Find Out the Kitchen Etiquette:
The kitchenette in any office is a potential hot bed for newbie faux pas. Each office can have its own culture surrounding labeling food in the fridge, mysterious thieves who steal milk, and who should refill the coffee filters. One way to break the ice with a new coworker: Hey, what's the deal with the kitchen? Any rules I should know about?
Create an Accomplishments File
This is maybe not a file to keep on your work computer, hold it on a disk drive you carry with you and update on your lunch break. Having a record of your accomplishments at work allows you to keep your resume updated, have solid facts and figures to present to your manager during performance review time and can boost your ego when you're having a bad day.
Avoid the biggest blunder most politicians make. Whatever you promised in your interview, start working on it right away. If you said you think you can improve social media engagement, present a plan to do so. If you presented yourself as an expert in a certain program or method, get in there and be an expert with it! Don't wait for your boss to assign you something that lets you shine. Ask to participate. Say something like, "Hey, remember when we spoke about X in my interview? Do you still need help with that?"
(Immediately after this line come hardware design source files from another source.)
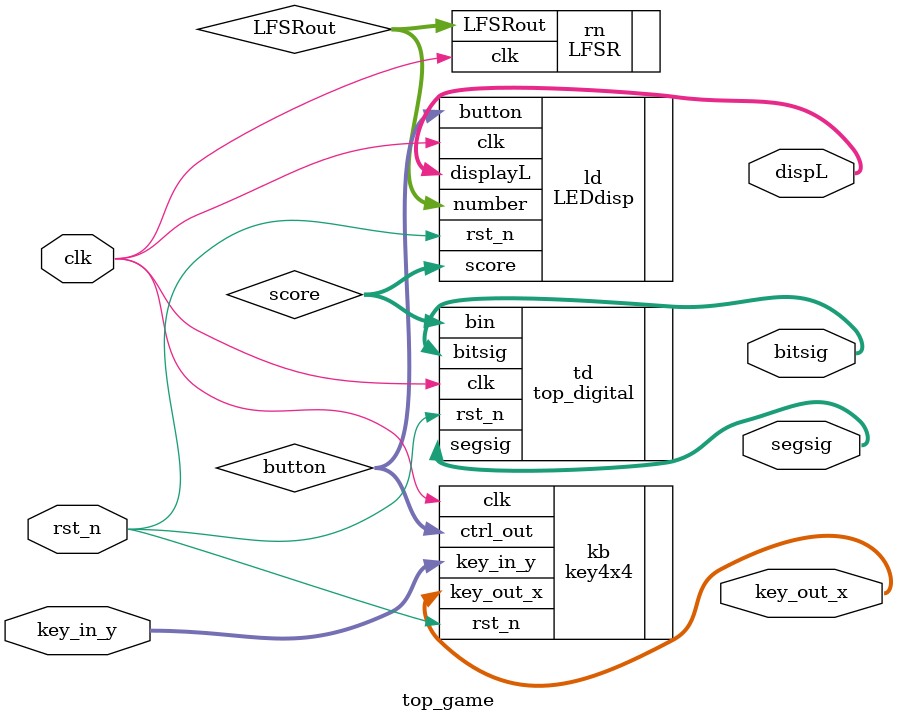
<source format=v>
module top_game(clk,rst_n,dispL,key_in_y,key_out_x,segsig,bitsig);
input clk;
input rst_n;
input [3:0] key_in_y;
output [3:0] key_out_x;
output [7:0] dispL;
output [7:0] segsig;
output [5:0] bitsig;
wire [2:0] LFSRout;
//wire new_clk;
wire [5:0] score;
//output start;
wire [7:0] button;
//wire rst_n;

LFSR rn(
	.clk(clk),
	.LFSRout(LFSRout)
	);

key4x4 kb(
	.clk(clk),
	.rst_n(rst_n),
	.key_in_y(key_in_y),
	.key_out_x(key_out_x),
	.ctrl_out(button)
	//.rst_out(rst_n)
	);

LEDdisp ld(
	.number(LFSRout),
	.displayL(dispL),
	.rst_n(rst_n),
	.clk(clk),
	.button(button),
	.score(score)
	);
	
top_digital td(
		.clk(clk),
		.rst_n(rst_n),
		.bin(score),
		.segsig(segsig),
		.bitsig(bitsig)
	);

endmodule



</source>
Question Everything (Almost)
Again, one of my mistakes from younger days and former jobs. I was afraid to ask questions for fear of seeming "dumb." If there's anything you're unsure of, anything at all, pipe up and ask about it. Don't assume you should know. You might be stumped on a process that's specific to your office and requires an answer from a coworker in order to move forward. Think of all the time you'd waste sitting at your desk trying to figure it out yourself when it's literally not possible.
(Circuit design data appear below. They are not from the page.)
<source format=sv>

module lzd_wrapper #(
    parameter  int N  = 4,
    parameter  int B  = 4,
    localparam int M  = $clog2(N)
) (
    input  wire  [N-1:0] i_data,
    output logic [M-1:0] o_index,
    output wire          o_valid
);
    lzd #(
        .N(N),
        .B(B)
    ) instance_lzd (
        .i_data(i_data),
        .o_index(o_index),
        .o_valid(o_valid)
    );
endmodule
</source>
Network, Network and then Network Some More
This is the most obvious tip on here, but it's so important it bears mentioning. You will never do yourself a disservice by giving everyone you meet a chance to be an office friend. By office friend, I mean to say, someone with which you can have a professional quid pro quo (that's a beneficial mutual exchange) relationship. Some advisors tell you to find a mentor or sidle up to the top brass. That can be too obvious and give a bad impression. So just meet and greet as many people as possible, be a social butterfly in those first few months, at least. Say yes to happy hour, say yes to lunch invitations, say yes to everything except participating in office gossip. Never do that until you know the ropes and who you can trust. A better credo might be: just don't do it ever.
Dale Carnegie wrote a little book in 1935 called How to Win Friends and Influence People. And because it deals with human nature, it's still a gem of a self-help book. In it, he stresses the importance of being genuine in your dealings with others. Don't flatter, people can always tell. Instead, find something you genuinely admire about a person, mention it, and they'll be all over it. They'll associate you with positive vibes. Also use this missive to refrain from insincere behavior at work. If you're doing something special just to boost your own ego, you may think you're being sly, but you're not. People can tell. Adopt a team player mentality and be real nice, literally. You'll go far.